Wednesday, 25 March, 2015

An international research team has, for the first time, used DNA sequencing to trace the fatal spread of multidrug-resistant tuberculosis (MDR-TB) between patients in the UK. Their study has been published in the journal Emerging Infectious Diseases.

TB is spread by inhaling tiny airborne droplets from an infected person, with its bacteria able to survive in the lungs for long periods without causing symptoms. While most infections can be treated with antibiotics, some forms are resistant to drugs. MDR-TB, which is resistant to at least two of the main treatments, has become more common in the UK, increasing from 28 cases per year in 2000 to 81 in 2012.

MDR-TB has thus become “a real problem”, said the study’s lead author, Dr Graham Cooke from Imperial College London. “It takes a lot of time, effort and resources to treat, and treatment is less successful.”

In 2010, the Health Protection Agency (now Public Health England) began performing genetic tests on samples of TB bacteria to help identify links between patients and better understand how infections are passed on. Dr Cooke and his fellow researchers used this genetic information to trace the source of infection in a 44-year-old British patient, who had never travelled abroad, who died of the disease in 2012.

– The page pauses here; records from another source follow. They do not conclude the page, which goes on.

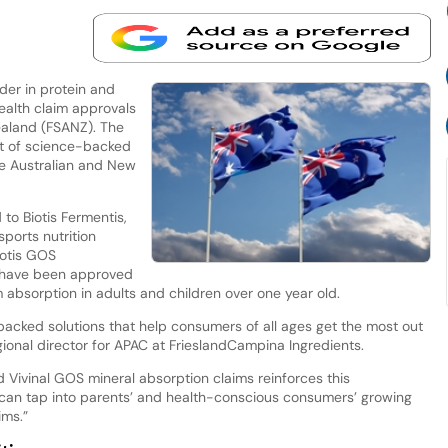
ader in protein and
health claim approvals
ealand (FSANZ). The
lt of science-backed
he Australian and New
to Biotis Fermentis,
sports nutrition
iotis GOS
S have been approved
um absorption in adults and children over one year old.
acked solutions that help consumers of all ages get the most out
regional director for APAC at FrieslandCampina Ingredients.
 Vivinal GOS mineral absorption claims reinforces this
n tap into parents’ and health-conscious consumers’ growing
ims.”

The DNA profile of the TB bacteria sample was matched to that of a patient who had worked as a healthcare worker at Tugela Ferry Hospital in South Africa, the location of a serious outbreak of drug-resistant TB in 2005. The patient later moved to the UK to work.

Admission records established that both patients were admitted on the same medical ward in a UK hospital for eight days in 2008. The healthcare worker passed away that year, but the TB infection didn’t manifest itself in the second patient until four years later, when he was admitted to hospital and ultimately succumbed to the infection.

“Genetic sequencing enabled us to establish beyond reasonable doubt that a patient who died of multidrug-resistant TB caught the infection from another patient at a hospital in the UK,” said Dr Cooke. “Genome sequencing of pathogens is becoming part of routine practice for establishing transmission patterns for TB and other infectious diseases. This sort of analysis will help to improve our understanding of how diseases spread and identify more effective ways to stop them.

“In this case, the infection was traced to a healthcare worker. At a time when Ebola is in the news, this reminds us that healthcare workers are vulnerable to many infections and, if not diagnosed, have a high risk of passing them on.”

“The paper illustrates the importance of genetic profiling in identifying and pinpointing transmission and investigating outbreaks,” said Professor Alison Holmes from Imperial College London. “The development of more rapid diagnostics and molecular epidemiology will be invaluable in addressing the spread of infection and drug resistance.”